Lokalsport Fußball-Fusion in Niederkrüchten ohne die DJK Oberkrüchten

Niederkrüchten · Der Sportplatz der Oberkrüchtener ist zum Zentrum des dörflichen Lebens geworden. Der Verein sieht sich aktuell gut aufgestellt.

Die Fußballer der DJK Oberkrüchten haben kein Interesse an einer Fusion mit den anderen Fußballern in der Gemeinde Niederkrüchten von BW Niederkrüchten und SW Elmpt. Vergangene Woche hatten Elmpt und Niederkrüchten ihr Fusionsvorhaben für die Männermannschaften zur nächsten Saison öffentlich gemacht. Wie Geschäftsführer Thomas Engels und der Ehrenvorsitzende Willi Consoir jetzt berichteten, möchte die DJK, unabhängig von der seit Sommer existierenden Jugendspielgemeinschaft der drei Vereine, im Männerbereich eigenständig bleiben. "Es ist ein offenes Geheimnis, dass die DJK eine Fusion nicht wünscht", sagte Engels.

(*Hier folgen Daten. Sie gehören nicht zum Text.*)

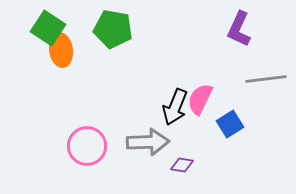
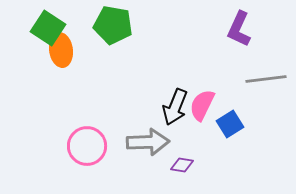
green pentagon: moved 4 px up
pink semicircle: moved 2 px right, 6 px down
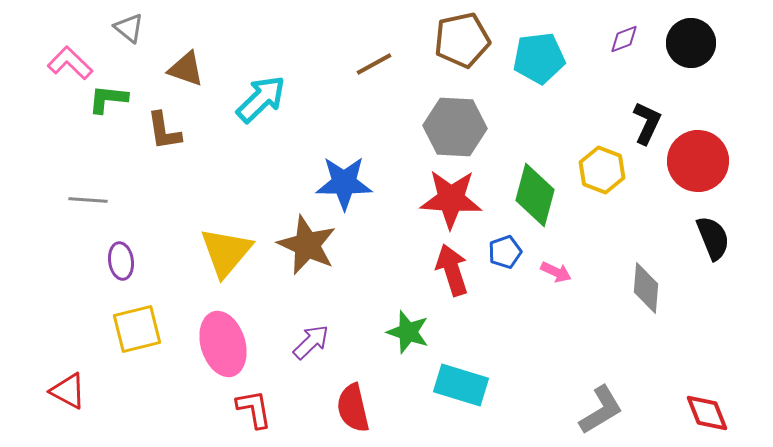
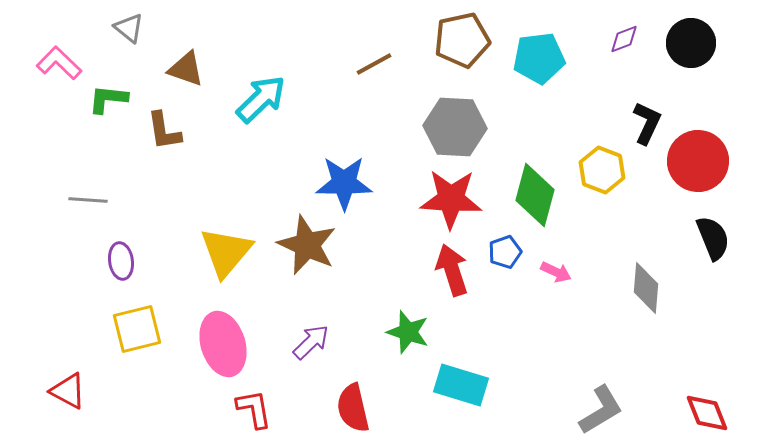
pink L-shape: moved 11 px left
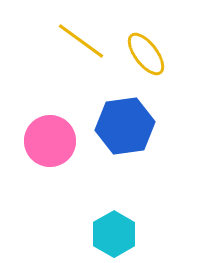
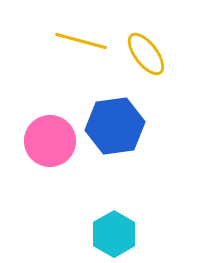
yellow line: rotated 21 degrees counterclockwise
blue hexagon: moved 10 px left
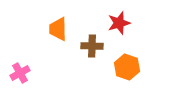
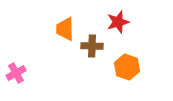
red star: moved 1 px left, 1 px up
orange trapezoid: moved 7 px right
pink cross: moved 4 px left
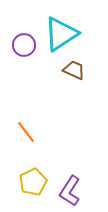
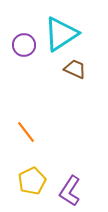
brown trapezoid: moved 1 px right, 1 px up
yellow pentagon: moved 1 px left, 1 px up
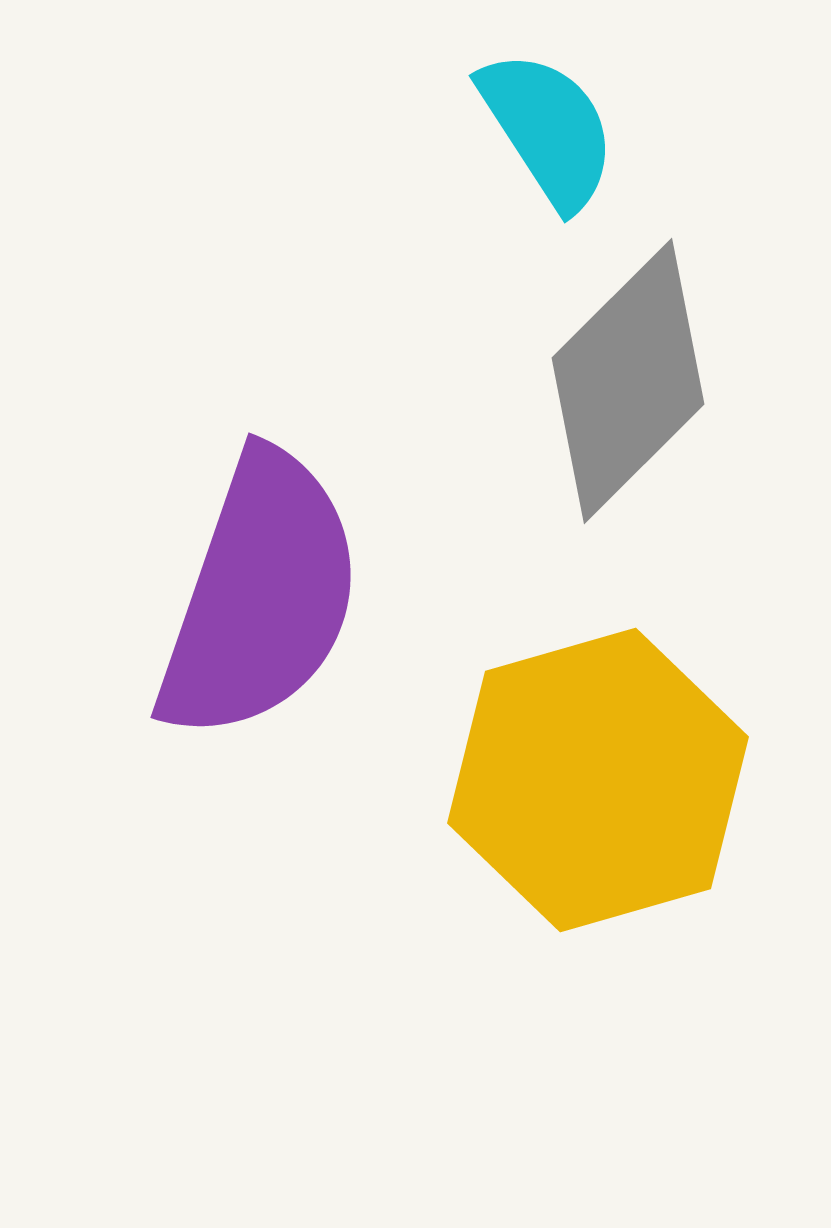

Mit Blick auf eine mögliche Beteiligung sei die DJK offiziell nicht gefragt worden. Es habe in dieser Richtung lediglich Signale aus Niederkrüchten gegeben, bestätigte Engels. "Wenn man den Gedanken gehabt hätte, mit Oberkrüchten zu fusionieren, hätte man uns offiziell eingeladen. Wir hätten uns das angehört und unsere Mitglieder gefragt. Aber die möchten das nicht", sagten Engels und Consoir unisono. "Für eine Kreisliga A hätten wir unsere Identität nicht aufgegeben", meinte Engels. "Ich könnte mich damit nicht identifizieren. Dann ist das Dorf tot. Das können wir unseren Mitgliedern nicht verkaufen", sagte Consoir. Dahinter steckt weit mehr als der Fußball alleine. "De Kull", wie der DJK-Sportplatz samt Sportlerheim genannt wird, ist längst der Mittelpunkt des dörflichen Lebens in Oberkrüchten. Da es keine Kneipe mehr im Ort gibt, trifft man sich dort - die Fußballer, der Musikverein, die Feuerwehr. "Wir würden das Dorfleben mit einer Fusion auf das Spiel setzen", meint Engels. In den Dorfgesprächen, die Bürgermeister Kalle Wassong in allen Ortsteilen veranstaltet, werde immer betont, wie wichtig es sei, die Bedeutung der Vereine zu erhalten. Dem stehe das Bestreben der Politik, in vielen Bereichen zu fusionieren, entgegen, so Consoir und Engels. Darüber hinaus ginge es auch um die Existenz des Vereins. "Die DJK ist zu wichtig für den Ort. Mit einer Fusion bist du kaputt", erklärte Consoir.

Mit rund 300 Mitgliedern ist die DJK Oberkrüchten aktuell gut aufgestellt. Die erste wie die zweite Männermannschaft mischen in den Kreisliga B und C oben mit. Vor allem für die Zweitvertretung könnte am Ende der Spielzeit sogar der Aufstieg stehen. "Bei uns herrscht Euphorie. Wir kümmern uns in Eigenregie um den Platz und das Sportlerheim, und wir erfahren in unserer Arbeit viel Unterstützung", sagte Engels.